RECORDS FOR THE EXERCISE:
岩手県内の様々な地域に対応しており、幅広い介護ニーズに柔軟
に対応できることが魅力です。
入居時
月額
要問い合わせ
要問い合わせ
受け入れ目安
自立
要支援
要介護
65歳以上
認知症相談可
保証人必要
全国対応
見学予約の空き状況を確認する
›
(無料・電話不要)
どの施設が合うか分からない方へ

WHAT IS EXPECTED: Return all of the entries above exactly as they stand.

ANSWER FOR THE TASK:
岩手県内の様々な地域に対応しており、幅広い介護ニーズに柔軟
に対応できることが魅力です。
入居時
月額
要問い合わせ
要問い合わせ
受け入れ目安
自立
要支援
要介護
65歳以上
認知症相談可
保証人必要
全国対応
見学予約の空き状況を確認する
›
(無料・電話不要)
どの施設が合うか分からない方へ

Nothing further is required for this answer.